Signs point to a positive economic picture through November

By J. Richard Fredericks, Main Management

Midterm elections are now less than five months away. Typically, economic issues have ranked as the most important problem for voters according to Gallup polls (see here). Given the recent strength of the economy however, those worries have subsided a great deal as can be seen below, but they remain American citizens’ #1 concern.

Gallup does another poll on overall issues and their recently reported May results show Americans concern over the economy seems to be a ‘rear view’ mirror concern as can be seen from the chart provided below. The percentage of Americans now worried about unemployment is down 36 percentage points from the high of 59% in 2010, including a seven-point decline in the past year. Worry about the economy has dropped 37 points from its high of 71% in 2011 and 2012, with about one-third of that decline coming in the past year. As a result, the percentages worried about these two economic matters are the lowest Gallup has measured since 2001.
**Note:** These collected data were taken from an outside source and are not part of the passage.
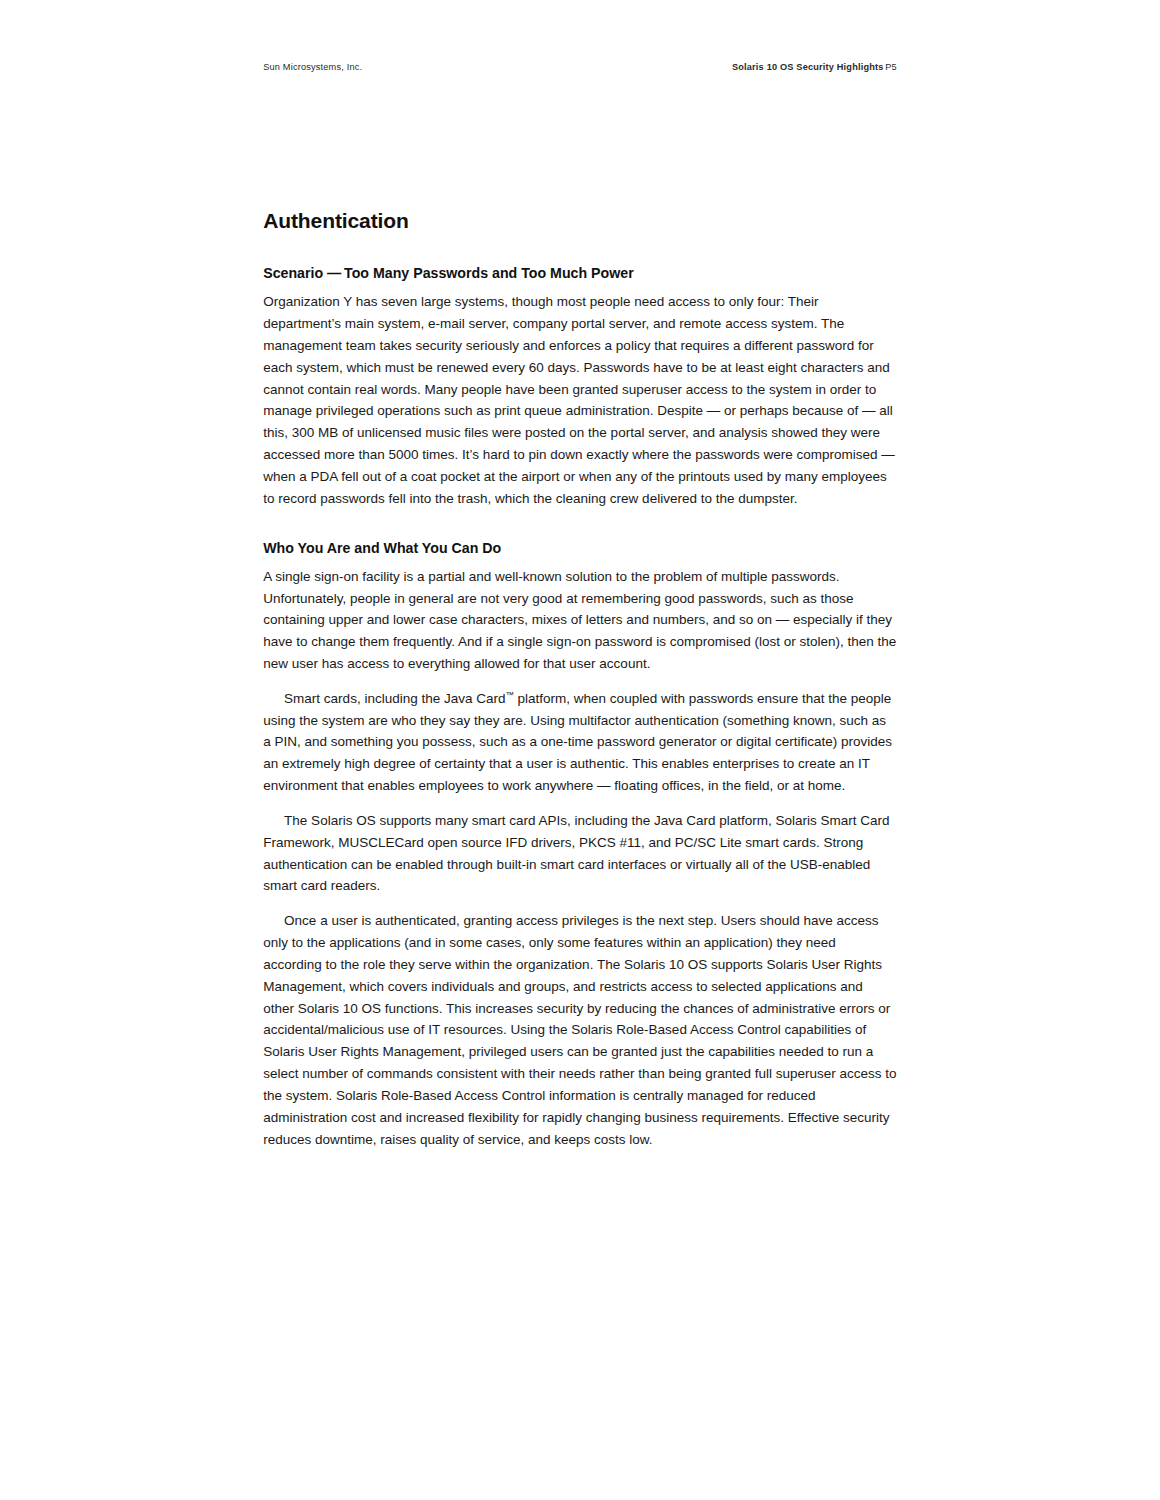Sun Microsystems, Inc.
Solaris 10 OS Security Highlights P5
Authentication
Scenario — Too Many Passwords and Too Much Power
Organization Y has seven large systems, though most people need access to only four: Their department’s main system, e-mail server, company portal server, and remote access system. The management team takes security seriously and enforces a policy that requires a different password for each system, which must be renewed every 60 days. Passwords have to be at least eight characters and cannot contain real words. Many people have been granted superuser access to the system in order to manage privileged operations such as print queue administration. Despite — or perhaps because of — all this, 300 MB of unlicensed music files were posted on the portal server, and analysis showed they were accessed more than 5000 times. It’s hard to pin down exactly where the passwords were compromised — when a PDA fell out of a coat pocket at the airport or when any of the printouts used by many employees to record passwords fell into the trash, which the cleaning crew delivered to the dumpster.
Who You Are and What You Can Do
A single sign-on facility is a partial and well-known solution to the problem of multiple passwords. Unfortunately, people in general are not very good at remembering good passwords, such as those containing upper and lower case characters, mixes of letters and numbers, and so on — especially if they have to change them frequently. And if a single sign-on password is compromised (lost or stolen), then the new user has access to everything allowed for that user account.
Smart cards, including the Java Card™ platform, when coupled with passwords ensure that the people using the system are who they say they are. Using multifactor authentication (something known, such as a PIN, and something you possess, such as a one-time password generator or digital certificate) provides an extremely high degree of certainty that a user is authentic. This enables enterprises to create an IT environment that enables employees to work anywhere — floating offices, in the field, or at home.
The Solaris OS supports many smart card APIs, including the Java Card platform, Solaris Smart Card Framework, MUSCLECard open source IFD drivers, PKCS #11, and PC/SC Lite smart cards. Strong authentication can be enabled through built-in smart card interfaces or virtually all of the USB-enabled smart card readers.
Once a user is authenticated, granting access privileges is the next step. Users should have access only to the applications (and in some cases, only some features within an application) they need according to the role they serve within the organization. The Solaris 10 OS supports Solaris User Rights Management, which covers individuals and groups, and restricts access to selected applications and other Solaris 10 OS functions. This increases security by reducing the chances of administrative errors or accidental/malicious use of IT resources. Using the Solaris Role-Based Access Control capabilities of Solaris User Rights Management, privileged users can be granted just the capabilities needed to run a select number of commands consistent with their needs rather than being granted full superuser access to the system. Solaris Role-Based Access Control information is centrally managed for reduced administration cost and increased flexibility for rapidly changing business requirements. Effective security reduces downtime, raises quality of service, and keeps costs low.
The question for the upcoming elections will be whether there will be some economic setback to the numbers, which will concern voters, or whether the economy will be a positive factor as people turn out to vote.  We believe the best and most visible proxy for that outlook is the unemployment rate. The current 3.8% unemployment rate is the lowest achieved since April 2000. The levels of African American and Hispanic unemployment are even a better story as they are at record low levels. Meanwhile, the unemployment rate for women is very close to a record low (best since October 1953).
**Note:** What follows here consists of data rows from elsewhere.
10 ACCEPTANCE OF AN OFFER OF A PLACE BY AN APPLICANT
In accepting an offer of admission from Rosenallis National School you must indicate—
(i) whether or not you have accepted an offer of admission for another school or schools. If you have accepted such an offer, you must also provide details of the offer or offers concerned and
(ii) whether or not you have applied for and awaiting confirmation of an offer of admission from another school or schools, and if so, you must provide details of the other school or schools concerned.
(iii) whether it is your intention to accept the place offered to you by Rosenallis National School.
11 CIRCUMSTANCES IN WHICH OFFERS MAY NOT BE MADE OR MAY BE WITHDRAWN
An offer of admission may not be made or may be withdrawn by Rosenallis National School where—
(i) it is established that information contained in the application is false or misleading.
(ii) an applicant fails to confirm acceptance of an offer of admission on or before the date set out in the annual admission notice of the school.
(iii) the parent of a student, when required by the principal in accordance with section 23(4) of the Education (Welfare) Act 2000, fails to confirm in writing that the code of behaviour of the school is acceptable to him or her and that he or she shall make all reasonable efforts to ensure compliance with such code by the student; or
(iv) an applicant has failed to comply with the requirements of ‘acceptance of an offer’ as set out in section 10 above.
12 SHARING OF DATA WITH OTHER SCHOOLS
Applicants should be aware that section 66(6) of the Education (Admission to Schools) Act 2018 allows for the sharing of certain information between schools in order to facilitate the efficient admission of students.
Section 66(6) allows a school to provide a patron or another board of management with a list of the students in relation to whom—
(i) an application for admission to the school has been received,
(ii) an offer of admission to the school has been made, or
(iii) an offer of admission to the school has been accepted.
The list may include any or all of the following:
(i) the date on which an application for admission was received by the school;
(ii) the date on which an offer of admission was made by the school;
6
We are also struck by the recent dramatic decline in the disabled worker total as the tight labor market has succeeded in pulling some of those workers back into the labor force. Additionally, there has been some better news in the participation rates behind the scenes for men and women in their prime working years (25-54 years). The chart immediately below shows that despite the overall rate moving sideways, the important working cohort of workers aged 25-54 has witnessed a notable rise.